- [TASK TO CARRY OUT] I would like the records restated word for word, without the pictures.

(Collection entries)

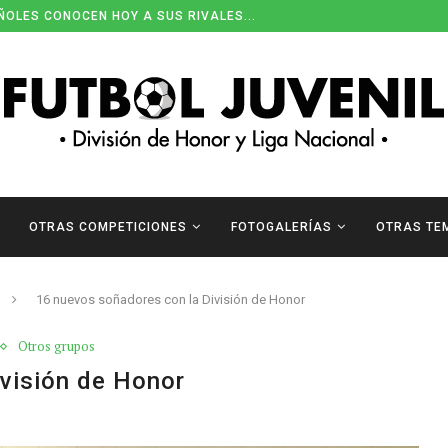
ÑOLES CONOCEN HOY A SUS RIVALES...
ENDARIOS DE DIVISIÓN DE HONOR
OTRAS COMPETICIONES
FOTOGALERÍAS
OTRAS TE
16 nuevos soñadores con la División de Honor
Otros grupos
visión de Honor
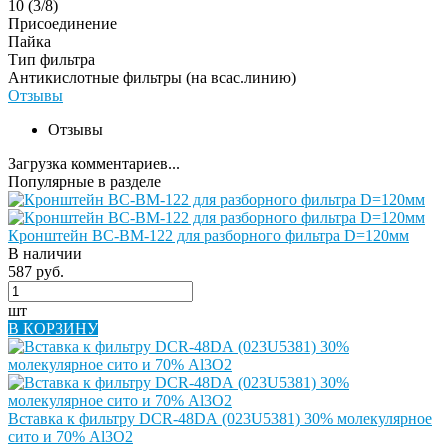
10 (3/8)
Присоединение
Пайка
Тип фильтра
Антикислотные фильтры (на всас.линию)
Отзывы
Отзывы
Загрузка комментариев...
Популярные в разделе
Кронштейн BC-BM-122 для разборного фильтра D=120мм
В наличии
587 руб.
шт
В КОРЗИНУ
Вставка к фильтру DCR-48DА (023U5381) 30% молекулярное
сито и 70% Al3O2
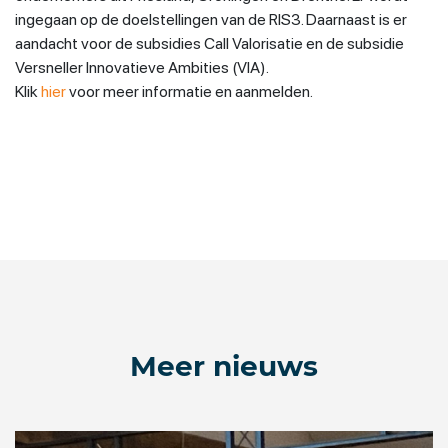
ingegaan op de doelstellingen van de RIS3. Daarnaast is er
aandacht voor de subsidies Call Valorisatie en de subsidie
Versneller Innovatieve Ambities (VIA).
Klik
hier
voor meer informatie en aanmelden.
Meer nieuws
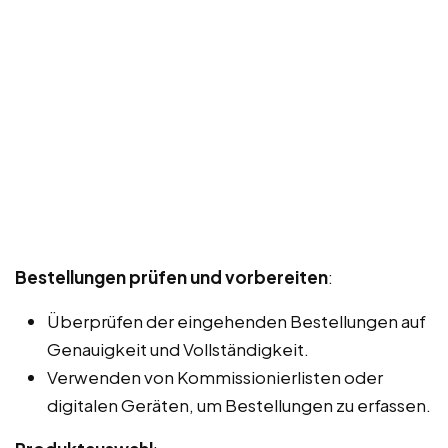
Bestellungen prüfen und vorbereiten
:
Überprüfen der eingehenden Bestellungen auf
Genauigkeit und Vollständigkeit.
Verwenden von Kommissionierlisten oder
digitalen Geräten, um Bestellungen zu erfassen.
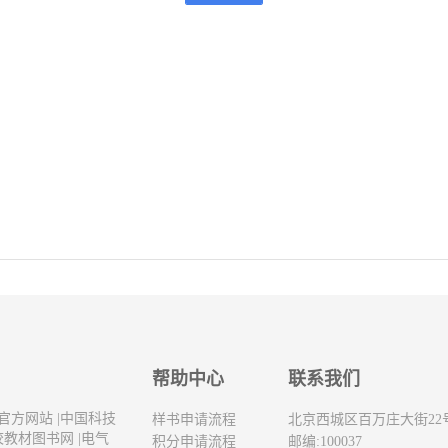
帮助中心
联系我们
官方网站
|
中国科技
样书申请流程
北京西城区百万庄大街22
校教材图书网
|
电气
积分申请流程
邮编:100037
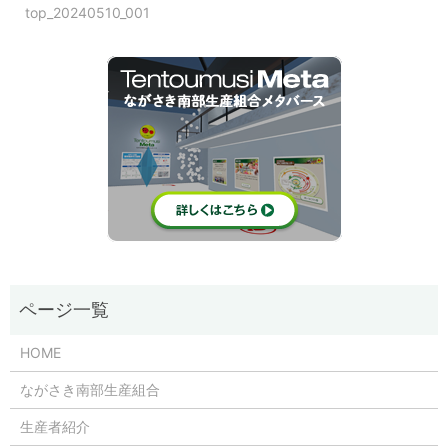
top_20240510_001
HOME
ながさき南部生産組合
生産者紹介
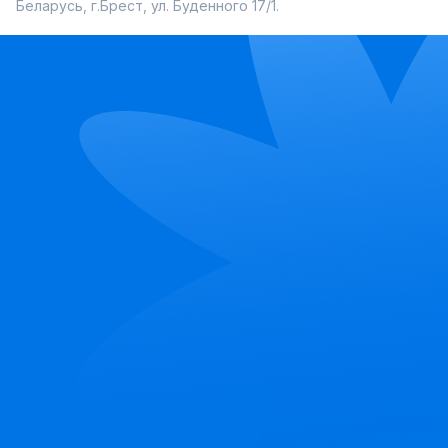
Беларусь, г.Брест, ул. Буденного 17/1.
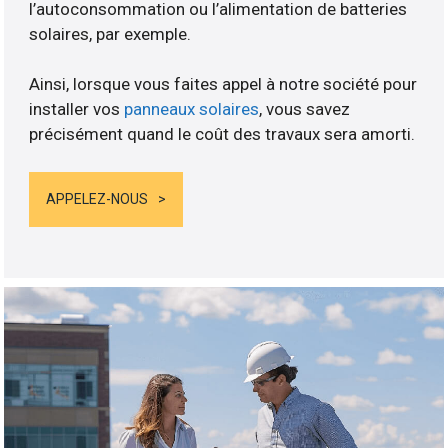
l’autoconsommation ou l’alimentation de batteries
solaires, par exemple.
Ainsi, lorsque vous faites appel à notre société pour
installer vos
panneaux solaires
, vous savez
précisément quand le coût des travaux sera amorti.
APPELEZ-NOUS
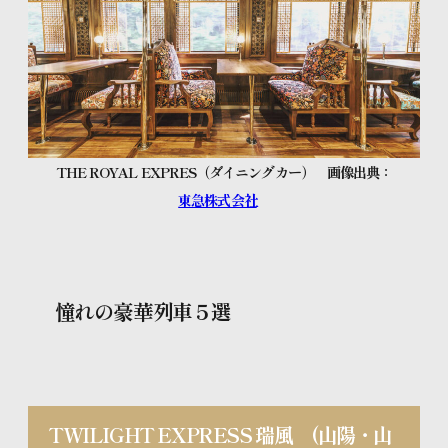
THE ROYAL EXPRES（ダイニングカー） 画像出典：
東急株式会社
憧れの豪華列車５選
TWILIGHT EXPRESS 瑞風
(
山陽・山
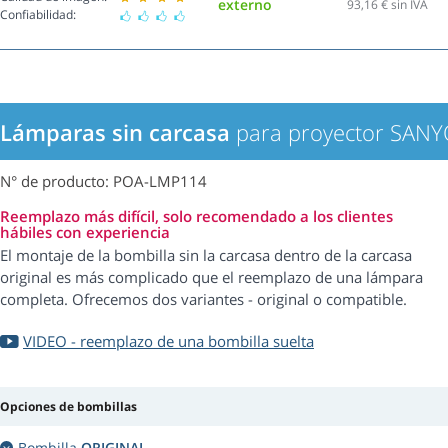
externo
93,16
€ sin IVA
Confiabilidad:
Lámparas sin carcasa
para proyector SAN
N° de producto: POA-LMP114
Reemplazo más difícil, solo recomendado a los clientes
hábiles con experiencia
El montaje de la bombilla sin la carcasa dentro de la carcasa
original es más complicado que el reemplazo de una lámpara
completa. Ofrecemos dos variantes - original o compatible.
VIDEO - reemplazo de una bombilla suelta
Opciones de bombillas
Bombilla
ORIGINAL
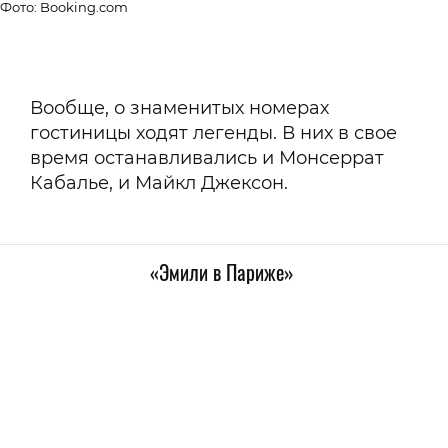
Фото: Booking.com
Вообще, о знаменитых номерах
гостиницы ходят легенды. В них в свое
время останавливались и Монсеррат
Кабалье, и Майкл Джексон.
«Эмили в Париже»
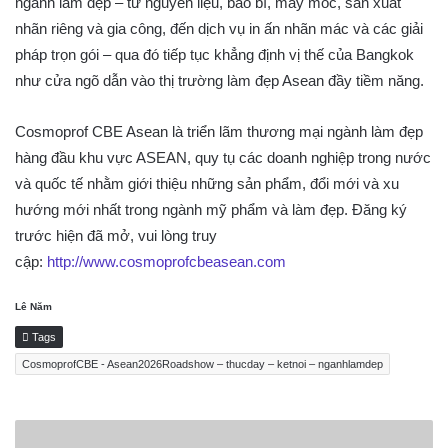
ngành làm đẹp – từ nguyên liệu, bao bì, máy móc, sản xuất
nhãn riêng và gia công, đến dịch vụ in ấn nhãn mác và các giải
pháp trọn gói – qua đó tiếp tục khẳng định vị thế của Bangkok
như cửa ngõ dẫn vào thị trường làm đẹp Asean đầy tiềm năng.
Cosmoprof CBE Asean là triển lãm thương mại ngành làm đẹp
hàng đầu khu vực ASEAN, quy tụ các doanh nghiệp trong nước
và quốc tế nhằm giới thiệu những sản phẩm, đổi mới và xu
hướng mới nhất trong ngành mỹ phẩm và làm đẹp. Đăng ký
trước hiện đã mở, vui lòng truy
cập:
http://www.cosmoprofcbeasean.com
Lê Năm
Tags
CosmoprofCBE - Asean2026Roadshow – thucday – ketnoi – nganhlamdep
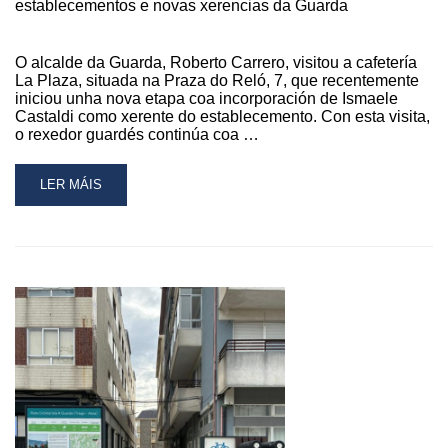
establecementos e novas xerencias da Guarda
E
NOVAS
XERENCIAS
O alcalde da Guarda, Roberto Carrero, visitou a cafetería
DA
La Plaza, situada na Praza do Reló, 7, que recentemente
GUARDA
iniciou unha nova etapa coa incorporación de Ismaele
Castaldi como xerente do establecemento. Con esta visita,
o rexedor guardés continúa coa …
READ
LER MÁIS
MORE
ABOUT
O
ALCALDE
DA
GUARDA,
ROBERTO
CARRERO,
VISITOU
A
CAFETERÍA
“LA
PLAZA”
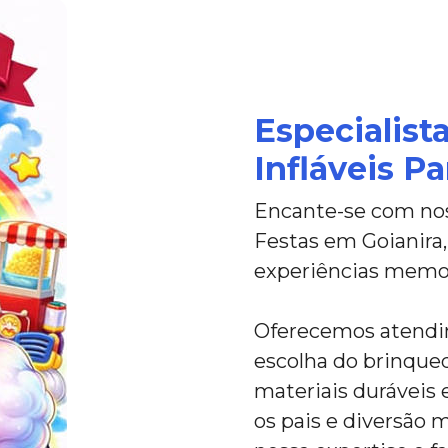
Especialist
Infláveis P
Encante-se com noss
Festas em Goianira,
experiências memor
Oferecemos atendim
escolha do brinque
materiais duráveis 
os pais e diversão 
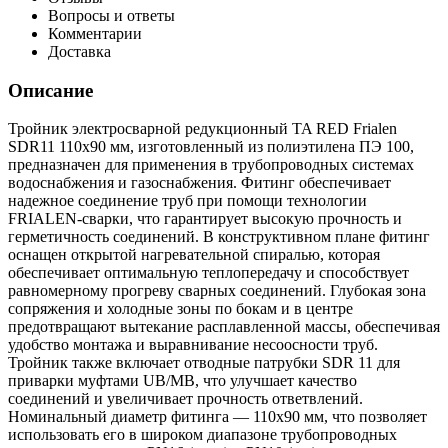
Вопросы и ответы
Комментарии
Доставка
Описание
Тройник электросварной редукционный TA RED Frialen
SDR11 110х90 мм, изготовленный из полиэтилена ПЭ 100,
предназначен для применения в трубопроводных системах
водоснабжения и газоснабжения. Фитинг обеспечивает
надежное соединение труб при помощи технологии
FRIALEN-сварки, что гарантирует высокую прочность и
герметичность соединений. В конструктивном плане фитинг
оснащен открытой нагревательной спиралью, которая
обеспечивает оптимальную теплопередачу и способствует
равномерному прогреву сварных соединений. Глубокая зона
сопряжения и холодные зоны по бокам и в центре
предотвращают вытекание расплавленной массы, обеспечивая
удобство монтажа и выравнивание несоосности труб.
Тройник также включает отводные патрубки SDR 11 для
приварки муфтами UB/MB, что улучшает качество
соединений и увеличивает прочность ответвлений.
Номинальный диаметр фитинга — 110х90 мм, что позволяет
использовать его в широком диапазоне трубопроводных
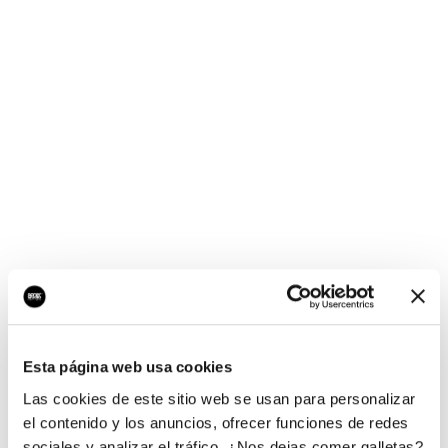
¡Ups, no hay nada por
aquí!
Esta página web usa cookies
¿Quieres jugar al juego del empresario?
Las cookies de este sitio web se usan para personalizar
el contenido y los anuncios, ofrecer funciones de redes
sociales y analizar el tráfico. ¿Nos dejas comer galletas?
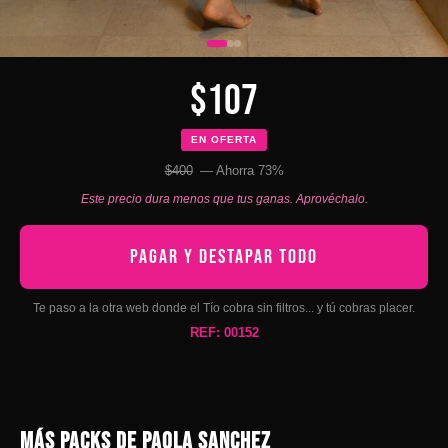
$107
EN OFERTA
$400
— Ahorra 73%
Este precio dura menos que tus ganas. Aprovéchalo.
PAGAR Y DESTAPAR TODO
Te paso a la otra web donde el Tío cobra sin filtros... y tú cobras placer.
REF: 00152
MÁS PACKS DE PAOLA SANCHEZ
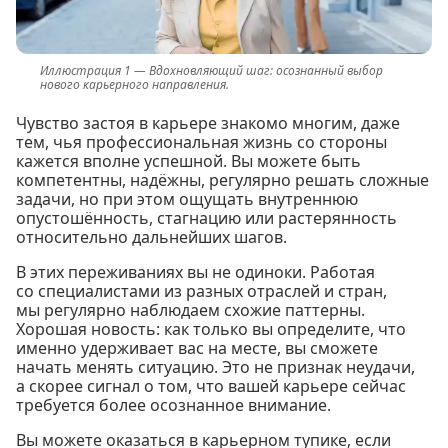
Вдохновляющий шаг: осознанный выбор
нового карьерного направления.
Чувство застоя в карьере знакомо многим, даже
тем, чья профессиональная жизнь со стороны
кажется вполне успешной. Вы можете быть
компетентны, надёжны, регулярно решать сложные
задачи, но при этом ощущать внутреннюю
опустошённость, стагнацию или растерянность
относительно дальнейших шагов.
В этих переживаниях вы не одиноки. Работая
со специалистами из разных отраслей и стран,
мы регулярно наблюдаем схожие паттерны.
Хорошая новость: как только вы определите, что
именно удерживает вас на месте, вы сможете
начать менять ситуацию. Это не признак неудачи,
а скорее сигнал о том, что вашей карьере сейчас
требуется более осознанное внимание.
Вы можете оказаться в карьерном тупике, если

- [RESULT OF THIS EXERCISE]
ÑOLES CONOCEN HOY A SUS RIVALES...
ENDARIOS DE DIVISIÓN DE HONOR
OTRAS COMPETICIONES
FOTOGALERÍAS
OTRAS TE
16 nuevos soñadores con la División de Honor
Otros grupos
visión de Honor
10 (3/8)
Присоединение
Пайка
Тип фильтра
Антикислотные фильтры (на всас.линию)
Отзывы
Отзывы
Загрузка комментариев...
Популярные в разделе
Кронштейн BC-BM-122 для разборного фильтра D=120мм
В наличии
587 руб.
шт
В КОРЗИНУ
Вставка к фильтру DCR-48DА (023U5381) 30% молекулярное
сито и 70% Al3O2
ingegaan op de doelstellingen van de RIS3. Daarnaast is er
aandacht voor de subsidies Call Valorisatie en de subsidie
Versneller Innovatieve Ambities (VIA).
Klik
hier
voor meer informatie en aanmelden.
Meer nieuws
Bestellungen prüfen und vorbereiten
:
Überprüfen der eingehenden Bestellungen auf
Genauigkeit und Vollständigkeit.
Verwenden von Kommissionierlisten oder
digitalen Geräten, um Bestellungen zu erfassen.
帮助中心
联系我们
官方网站
|
中国科技
样书申请流程
北京西城区百万庄大街22
校教材图书网
|
电气
积分申请流程
邮编:100037
top_20240510_001
HOME
ながさき南部生産組合
生産者紹介
Беларусь, г.Брест, ул. Буденного 17/1.
l’autoconsommation ou l’alimentation de batteries
solaires, par exemple.
Ainsi, lorsque vous faites appel à notre société pour
installer vos
panneaux solaires
, vous savez
précisément quand le coût des travaux sera amorti.
APPELEZ-NOUS
THE ROYAL EXPRES（ダイニングカー） 画像出典：
東急株式会社
憧れの豪華列車５選
TWILIGHT EXPRESS 瑞風
(
山陽・山
externo
93,16
€ sin IVA
Confiabilidad:
Lámparas sin carcasa
para proyector SAN
N° de producto: POA-LMP114
Reemplazo más difícil, solo recomendado a los clientes
hábiles con experiencia
El montaje de la bombilla sin la carcasa dentro de la carcasa
original es más complicado que el reemplazo de una lámpara
completa. Ofrecemos dos variantes - original o compatible.
VIDEO - reemplazo de una bombilla suelta
Opciones de bombillas
Bombilla
ORIGINAL
Фото: Booking.com
Вообще, о знаменитых номерах
гостиницы ходят легенды. В них в свое
время останавливались и Монсеррат
Кабалье, и Майкл Джексон.
«Эмили в Париже»
ngành làm đẹp – từ nguyên liệu, bao bì, máy móc, sản xuất
nhãn riêng và gia công, đến dịch vụ in ấn nhãn mác và các giải
pháp trọn gói – qua đó tiếp tục khẳng định vị thế của Bangkok
như cửa ngõ dẫn vào thị trường làm đẹp Asean đầy tiềm năng.
Cosmoprof CBE Asean là triển lãm thương mại ngành làm đẹp
hàng đầu khu vực ASEAN, quy tụ các doanh nghiệp trong nước
và quốc tế nhằm giới thiệu những sản phẩm, đổi mới và xu
hướng mới nhất trong ngành mỹ phẩm và làm đẹp. Đăng ký
trước hiện đã mở, vui lòng truy
cập:
http://www.cosmoprofcbeasean.com
Lê Năm
Tags
CosmoprofCBE - Asean2026Roadshow – thucday – ketnoi – nganhlamdep
establecementos e novas xerencias da Guarda
E
NOVAS
XERENCIAS
O alcalde da Guarda, Roberto Carrero, visitou a cafetería
DA
La Plaza, situada na Praza do Reló, 7, que recentemente
GUARDA
iniciou unha nova etapa coa incorporación de Ismaele
Castaldi como xerente do establecemento. Con esta visita,
o rexedor guardés continúa coa …
READ
LER MÁIS
MORE
ABOUT
O
ALCALDE
DA
GUARDA,
ROBERTO
CARRERO,
VISITOU
A
CAFETERÍA
“LA
PLAZA”
Especialist
Infláveis P
Encante-se com noss
Festas em Goianira,
experiências memor
Oferecemos atendim
escolha do brinque
materiais duráveis 
os pais e diversão 
Вопросы и ответы
Комментарии
Доставка
Описание
Тройник электросварной редукционный TA RED Frialen
SDR11 110х90 мм, изготовленный из полиэтилена ПЭ 100,
предназначен для применения в трубопроводных системах
водоснабжения и газоснабжения. Фитинг обеспечивает
надежное соединение труб при помощи технологии
FRIALEN-сварки, что гарантирует высокую прочность и
герметичность соединений. В конструктивном плане фитинг
оснащен открытой нагревательной спиралью, которая
обеспечивает оптимальную теплопередачу и способствует
равномерному прогреву сварных соединений. Глубокая зона
сопряжения и холодные зоны по бокам и в центре
предотвращают вытекание расплавленной массы, обеспечивая
удобство монтажа и выравнивание несоосности труб.
Тройник также включает отводные патрубки SDR 11 для
приварки муфтами UB/MB, что улучшает качество
соединений и увеличивает прочность ответвлений.
Номинальный диаметр фитинга — 110х90 мм, что позволяет
использовать его в широком диапазоне трубопроводных
¡Ups, no hay nada por
aquí!
Esta página web usa cookies
¿Quieres jugar al juego del empresario?
Las cookies de este sitio web se usan para personalizar
el contenido y los anuncios, ofrecer funciones de redes
sociales y analizar el tráfico. ¿Nos dejas comer galletas?
$107
EN OFERTA
$400
— Ahorra 73%
Este precio dura menos que tus ganas. Aprovéchalo.
PAGAR Y DESTAPAR TODO
Te paso a la otra web donde el Tío cobra sin filtros... y tú cobras placer.
REF: 00152
MÁS PACKS DE PAOLA SANCHEZ
Вдохновляющий шаг: осознанный выбор
нового карьерного направления.
Чувство застоя в карьере знакомо многим, даже
тем, чья профессиональная жизнь со стороны
кажется вполне успешной. Вы можете быть
компетентны, надёжны, регулярно решать сложные
задачи, но при этом ощущать внутреннюю
опустошённость, стагнацию или растерянность
относительно дальнейших шагов.
В этих переживаниях вы не одиноки. Работая
со специалистами из разных отраслей и стран,
мы регулярно наблюдаем схожие паттерны.
Хорошая новость: как только вы определите, что
именно удерживает вас на месте, вы сможете
начать менять ситуацию. Это не признак неудачи,
а скорее сигнал о том, что вашей карьере сейчас
требуется более осознанное внимание.
Вы можете оказаться в карьерном тупике, если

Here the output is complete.